# TASKS TO COMPLETE
[a] In the laser joining article, how long did the SeQuLas project run?
[b] Reproduce the part of the laser joining article between "A joining technique" and "explained Fraunhofer ILT.", inclusive.
[c] According to the laser joining article, why does the thulium fiber laser process for transparent plastic parts not need absorbers?

Laser Technology Optimizes Joining of Micrometer-Sized Transparent Plastic Parts

Developed by researchers at Germany’s Fraunhofer Institute for Laser Technology ILT in collaboration with industrial partners, the SeQuLas process has notable applications in the fabrication of micro-fluidic chips for medical devices.

A joining technique for transparent plastic parts powered by a thulium fiber laser does not require the use of absorbers because the laser’s wavelength aligns with the material’s natural absorption range. Developed by researchers at Germany’s Fraunhofer Institute for Laser Technology ILT in collaboration with industrial partners, the process has notable applications in micro-fluidic chips for medical applications.

The three-year SeQuLas project, which was successfully completed earlier this year, produces minute weld seams in transparent plastic components. This has been a challenge for conventional joining technologies, which reach an impasse in the micrometer range, a potential roadblock in the fabrication of micro-fluidic devices, explained Fraunhofer ILT.

Micro-fluidic chips are designed to efficiently transport, mix, and filter  small amounts of liquids. The devices enable lab-on-chip technology, by which chemical analyses can be performed, often based on a minute amount of blood, for the early detection of disease as well as patient monitoring. A major challenge in the fabrication of the devices, noted Fraunhofer ILT, is the extremely tight encapsulation of micro-channels in the chips. “Conventional joining technology reaches its limits in the micrometer range. In its place, absorber-free laser transmission welding — with beam sources in the near-infrared range — allows high precision and flexibility, making it the ideal solution,” said Fraunhofer ILT in a press release on its website.

# SUPPLIED INFORMATION
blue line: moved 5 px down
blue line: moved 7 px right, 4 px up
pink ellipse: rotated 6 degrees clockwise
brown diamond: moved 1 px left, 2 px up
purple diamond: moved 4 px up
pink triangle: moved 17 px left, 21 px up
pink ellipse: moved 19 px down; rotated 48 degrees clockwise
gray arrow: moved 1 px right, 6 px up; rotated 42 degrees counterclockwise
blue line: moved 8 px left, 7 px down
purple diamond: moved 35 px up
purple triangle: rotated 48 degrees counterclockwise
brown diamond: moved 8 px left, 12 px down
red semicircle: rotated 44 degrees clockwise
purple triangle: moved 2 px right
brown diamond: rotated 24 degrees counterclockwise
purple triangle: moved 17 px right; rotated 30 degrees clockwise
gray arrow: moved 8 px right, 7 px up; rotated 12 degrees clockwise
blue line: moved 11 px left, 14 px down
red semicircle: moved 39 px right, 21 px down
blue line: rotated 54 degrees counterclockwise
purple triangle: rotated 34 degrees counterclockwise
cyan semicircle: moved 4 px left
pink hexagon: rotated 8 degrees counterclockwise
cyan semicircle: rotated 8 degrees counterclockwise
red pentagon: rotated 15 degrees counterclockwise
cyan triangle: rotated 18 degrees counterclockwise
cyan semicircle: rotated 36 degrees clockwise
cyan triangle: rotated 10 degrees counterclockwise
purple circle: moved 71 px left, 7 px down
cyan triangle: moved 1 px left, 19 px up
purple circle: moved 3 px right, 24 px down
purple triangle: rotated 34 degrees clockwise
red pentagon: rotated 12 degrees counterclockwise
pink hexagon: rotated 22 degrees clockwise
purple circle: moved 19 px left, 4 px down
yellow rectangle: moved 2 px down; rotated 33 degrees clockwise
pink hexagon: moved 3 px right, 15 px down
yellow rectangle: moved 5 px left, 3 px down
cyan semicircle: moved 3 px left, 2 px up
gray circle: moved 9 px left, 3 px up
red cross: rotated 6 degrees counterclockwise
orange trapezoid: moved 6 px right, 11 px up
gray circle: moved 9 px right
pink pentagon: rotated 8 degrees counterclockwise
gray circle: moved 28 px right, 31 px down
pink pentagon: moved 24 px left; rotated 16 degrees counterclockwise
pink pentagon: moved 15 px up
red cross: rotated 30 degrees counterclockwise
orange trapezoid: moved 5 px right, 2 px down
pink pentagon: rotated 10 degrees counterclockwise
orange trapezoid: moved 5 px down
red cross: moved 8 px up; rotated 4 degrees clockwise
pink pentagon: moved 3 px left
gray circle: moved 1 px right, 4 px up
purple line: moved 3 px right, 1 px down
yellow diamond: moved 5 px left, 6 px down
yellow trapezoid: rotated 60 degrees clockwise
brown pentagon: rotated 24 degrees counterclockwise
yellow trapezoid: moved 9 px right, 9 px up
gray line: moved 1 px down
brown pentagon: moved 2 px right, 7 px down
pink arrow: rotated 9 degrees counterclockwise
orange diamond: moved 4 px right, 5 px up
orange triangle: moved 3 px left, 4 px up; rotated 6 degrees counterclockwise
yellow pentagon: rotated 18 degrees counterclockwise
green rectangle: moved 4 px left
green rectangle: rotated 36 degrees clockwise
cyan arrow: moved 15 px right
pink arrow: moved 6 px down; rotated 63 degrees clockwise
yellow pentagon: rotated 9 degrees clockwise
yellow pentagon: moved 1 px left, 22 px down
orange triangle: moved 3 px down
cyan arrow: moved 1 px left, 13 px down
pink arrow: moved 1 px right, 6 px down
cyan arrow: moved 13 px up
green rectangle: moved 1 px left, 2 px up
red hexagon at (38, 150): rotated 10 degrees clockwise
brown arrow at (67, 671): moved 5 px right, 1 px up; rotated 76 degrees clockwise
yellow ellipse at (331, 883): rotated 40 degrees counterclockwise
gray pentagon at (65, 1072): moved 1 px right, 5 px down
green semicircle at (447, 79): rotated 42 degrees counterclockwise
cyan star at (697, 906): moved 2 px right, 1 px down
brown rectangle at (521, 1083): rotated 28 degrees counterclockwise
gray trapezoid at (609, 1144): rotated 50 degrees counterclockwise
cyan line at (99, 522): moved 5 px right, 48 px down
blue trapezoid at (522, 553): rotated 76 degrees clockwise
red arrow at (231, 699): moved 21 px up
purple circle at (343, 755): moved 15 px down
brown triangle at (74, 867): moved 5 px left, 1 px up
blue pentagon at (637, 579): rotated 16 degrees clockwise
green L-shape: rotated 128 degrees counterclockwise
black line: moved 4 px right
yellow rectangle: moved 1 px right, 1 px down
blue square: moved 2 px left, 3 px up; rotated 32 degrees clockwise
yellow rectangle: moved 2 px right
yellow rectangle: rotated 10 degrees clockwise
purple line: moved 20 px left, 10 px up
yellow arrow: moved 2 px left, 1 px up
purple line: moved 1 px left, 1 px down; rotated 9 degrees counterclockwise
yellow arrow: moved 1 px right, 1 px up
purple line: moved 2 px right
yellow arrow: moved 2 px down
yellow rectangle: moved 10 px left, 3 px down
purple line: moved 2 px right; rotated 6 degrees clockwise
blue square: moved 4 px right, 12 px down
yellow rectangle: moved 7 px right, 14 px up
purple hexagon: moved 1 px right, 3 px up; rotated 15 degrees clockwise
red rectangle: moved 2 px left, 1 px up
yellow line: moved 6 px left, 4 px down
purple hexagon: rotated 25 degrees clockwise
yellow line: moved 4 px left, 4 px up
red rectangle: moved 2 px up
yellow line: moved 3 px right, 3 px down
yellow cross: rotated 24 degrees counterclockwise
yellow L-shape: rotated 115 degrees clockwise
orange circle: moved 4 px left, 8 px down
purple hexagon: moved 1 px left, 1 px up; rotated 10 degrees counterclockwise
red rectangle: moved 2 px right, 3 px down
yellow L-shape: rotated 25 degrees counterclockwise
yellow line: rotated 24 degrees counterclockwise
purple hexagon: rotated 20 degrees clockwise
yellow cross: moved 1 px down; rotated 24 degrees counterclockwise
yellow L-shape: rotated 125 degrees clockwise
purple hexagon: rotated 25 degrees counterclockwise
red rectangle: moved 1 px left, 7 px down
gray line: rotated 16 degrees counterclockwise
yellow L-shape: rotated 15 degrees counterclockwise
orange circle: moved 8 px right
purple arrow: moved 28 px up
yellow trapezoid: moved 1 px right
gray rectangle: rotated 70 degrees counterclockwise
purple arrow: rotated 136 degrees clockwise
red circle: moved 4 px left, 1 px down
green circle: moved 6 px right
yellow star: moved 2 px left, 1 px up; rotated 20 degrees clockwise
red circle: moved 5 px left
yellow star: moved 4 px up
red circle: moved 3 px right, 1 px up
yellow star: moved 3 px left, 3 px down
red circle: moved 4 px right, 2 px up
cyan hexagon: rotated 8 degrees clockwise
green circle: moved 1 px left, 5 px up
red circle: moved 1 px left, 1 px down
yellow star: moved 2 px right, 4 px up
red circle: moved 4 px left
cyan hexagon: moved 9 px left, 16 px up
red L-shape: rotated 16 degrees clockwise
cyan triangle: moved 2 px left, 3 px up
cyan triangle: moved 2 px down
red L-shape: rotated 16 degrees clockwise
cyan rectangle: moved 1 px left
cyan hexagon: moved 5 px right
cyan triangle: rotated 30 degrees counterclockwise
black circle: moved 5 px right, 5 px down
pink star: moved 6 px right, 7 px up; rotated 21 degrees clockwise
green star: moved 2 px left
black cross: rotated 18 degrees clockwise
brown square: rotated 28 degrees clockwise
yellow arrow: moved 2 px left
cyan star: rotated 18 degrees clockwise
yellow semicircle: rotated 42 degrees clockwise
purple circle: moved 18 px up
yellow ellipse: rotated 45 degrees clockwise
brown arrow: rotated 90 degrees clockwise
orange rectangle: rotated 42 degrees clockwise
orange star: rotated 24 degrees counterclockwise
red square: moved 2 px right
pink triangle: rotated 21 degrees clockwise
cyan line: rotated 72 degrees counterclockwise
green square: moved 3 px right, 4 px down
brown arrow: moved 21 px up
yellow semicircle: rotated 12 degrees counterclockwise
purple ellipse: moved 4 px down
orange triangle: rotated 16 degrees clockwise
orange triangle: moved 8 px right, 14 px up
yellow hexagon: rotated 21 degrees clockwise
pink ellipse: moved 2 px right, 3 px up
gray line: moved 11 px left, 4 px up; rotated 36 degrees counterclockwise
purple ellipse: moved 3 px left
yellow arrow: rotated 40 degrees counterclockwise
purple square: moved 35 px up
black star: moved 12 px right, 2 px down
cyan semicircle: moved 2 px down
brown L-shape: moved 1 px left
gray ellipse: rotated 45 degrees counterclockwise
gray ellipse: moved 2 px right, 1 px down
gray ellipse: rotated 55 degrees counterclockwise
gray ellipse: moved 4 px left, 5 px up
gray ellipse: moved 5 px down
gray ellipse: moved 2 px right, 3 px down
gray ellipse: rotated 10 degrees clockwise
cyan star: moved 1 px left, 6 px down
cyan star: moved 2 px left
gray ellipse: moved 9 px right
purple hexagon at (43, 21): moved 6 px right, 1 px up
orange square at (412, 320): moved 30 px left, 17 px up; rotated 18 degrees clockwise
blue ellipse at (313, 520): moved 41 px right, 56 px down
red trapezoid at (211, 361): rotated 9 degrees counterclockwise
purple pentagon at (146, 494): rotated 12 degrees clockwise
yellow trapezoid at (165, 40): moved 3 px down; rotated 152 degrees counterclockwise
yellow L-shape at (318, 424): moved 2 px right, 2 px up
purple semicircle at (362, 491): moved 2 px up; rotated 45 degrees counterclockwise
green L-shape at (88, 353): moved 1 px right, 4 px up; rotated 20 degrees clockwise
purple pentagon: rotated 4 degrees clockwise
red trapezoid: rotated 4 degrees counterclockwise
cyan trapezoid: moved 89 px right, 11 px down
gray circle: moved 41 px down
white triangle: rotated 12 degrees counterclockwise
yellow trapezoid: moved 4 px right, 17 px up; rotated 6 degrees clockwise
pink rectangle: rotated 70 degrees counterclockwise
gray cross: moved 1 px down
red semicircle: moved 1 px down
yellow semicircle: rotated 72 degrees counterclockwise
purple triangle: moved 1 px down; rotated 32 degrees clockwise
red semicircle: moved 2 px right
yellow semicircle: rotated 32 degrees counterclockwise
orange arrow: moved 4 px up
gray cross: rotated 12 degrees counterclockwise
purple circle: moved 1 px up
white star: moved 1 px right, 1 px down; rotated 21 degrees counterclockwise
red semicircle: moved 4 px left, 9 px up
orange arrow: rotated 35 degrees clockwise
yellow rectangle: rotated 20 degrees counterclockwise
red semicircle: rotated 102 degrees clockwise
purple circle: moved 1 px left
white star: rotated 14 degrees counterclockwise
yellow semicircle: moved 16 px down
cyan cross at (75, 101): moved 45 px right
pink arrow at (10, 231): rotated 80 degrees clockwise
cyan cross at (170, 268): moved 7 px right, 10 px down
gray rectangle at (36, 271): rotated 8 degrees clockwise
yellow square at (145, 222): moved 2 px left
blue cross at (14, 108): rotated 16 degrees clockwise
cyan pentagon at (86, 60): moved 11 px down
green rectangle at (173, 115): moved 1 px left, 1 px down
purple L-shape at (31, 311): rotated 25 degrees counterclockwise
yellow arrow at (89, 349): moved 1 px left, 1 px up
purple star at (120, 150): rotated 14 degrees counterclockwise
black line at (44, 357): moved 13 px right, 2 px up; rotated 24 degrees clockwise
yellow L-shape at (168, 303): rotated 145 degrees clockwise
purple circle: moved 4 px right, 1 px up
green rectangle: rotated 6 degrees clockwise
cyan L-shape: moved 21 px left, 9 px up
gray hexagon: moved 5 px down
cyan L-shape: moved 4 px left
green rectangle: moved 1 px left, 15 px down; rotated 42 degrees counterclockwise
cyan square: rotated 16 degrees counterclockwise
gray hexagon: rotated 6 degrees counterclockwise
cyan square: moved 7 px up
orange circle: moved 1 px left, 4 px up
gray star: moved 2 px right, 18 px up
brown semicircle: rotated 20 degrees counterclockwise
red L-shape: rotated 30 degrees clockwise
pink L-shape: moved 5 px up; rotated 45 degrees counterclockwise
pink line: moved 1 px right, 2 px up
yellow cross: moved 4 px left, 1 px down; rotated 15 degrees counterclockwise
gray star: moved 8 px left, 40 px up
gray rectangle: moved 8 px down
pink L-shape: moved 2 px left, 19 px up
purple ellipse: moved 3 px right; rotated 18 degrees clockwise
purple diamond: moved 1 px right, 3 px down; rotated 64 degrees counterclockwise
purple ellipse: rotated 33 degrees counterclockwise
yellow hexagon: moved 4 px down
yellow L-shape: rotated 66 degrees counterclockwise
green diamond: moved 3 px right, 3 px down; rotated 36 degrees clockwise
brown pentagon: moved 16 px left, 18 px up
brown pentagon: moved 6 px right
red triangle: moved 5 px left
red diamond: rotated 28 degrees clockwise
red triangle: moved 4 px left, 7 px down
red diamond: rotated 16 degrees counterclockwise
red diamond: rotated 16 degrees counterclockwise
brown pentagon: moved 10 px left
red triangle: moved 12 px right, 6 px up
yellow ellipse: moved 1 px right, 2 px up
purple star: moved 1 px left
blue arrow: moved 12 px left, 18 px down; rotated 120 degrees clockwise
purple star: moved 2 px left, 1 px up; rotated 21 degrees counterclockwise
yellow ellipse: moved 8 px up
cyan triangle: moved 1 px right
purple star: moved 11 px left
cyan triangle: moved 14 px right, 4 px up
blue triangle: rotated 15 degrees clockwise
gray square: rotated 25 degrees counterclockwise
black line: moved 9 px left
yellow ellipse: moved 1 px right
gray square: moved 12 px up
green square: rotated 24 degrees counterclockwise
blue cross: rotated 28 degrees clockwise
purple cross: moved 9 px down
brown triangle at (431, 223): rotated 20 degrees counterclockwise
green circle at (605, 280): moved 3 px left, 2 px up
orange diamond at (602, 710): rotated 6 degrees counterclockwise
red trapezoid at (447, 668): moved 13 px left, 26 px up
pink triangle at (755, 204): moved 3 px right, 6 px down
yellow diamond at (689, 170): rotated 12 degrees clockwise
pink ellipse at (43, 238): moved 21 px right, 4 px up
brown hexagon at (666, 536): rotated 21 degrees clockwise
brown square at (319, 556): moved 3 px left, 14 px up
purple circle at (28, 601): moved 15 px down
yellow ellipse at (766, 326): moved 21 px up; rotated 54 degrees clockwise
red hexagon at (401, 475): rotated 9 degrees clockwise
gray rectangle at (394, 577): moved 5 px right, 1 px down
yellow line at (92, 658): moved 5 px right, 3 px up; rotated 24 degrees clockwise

# ANSWER SET
[a] Three years.

[b]
A joining technique for transparent plastic parts powered by a thulium fiber laser does not require the use of absorbers because the laser’s wavelength aligns with the material’s natural absorption range. Developed by researchers at Germany’s Fraunhofer Institute for Laser Technology ILT in collaboration with industrial partners, the process has notable applications in micro-fluidic chips for medical applications.

The three-year SeQuLas project, which was successfully completed earlier this year, produces minute weld seams in transparent plastic components. This has been a challenge for conventional joining technologies, which reach an impasse in the micrometer range, a potential roadblock in the fabrication of micro-fluidic devices, explained Fraunhofer ILT.

[c] The laser's wavelength aligns with the material's natural absorption range.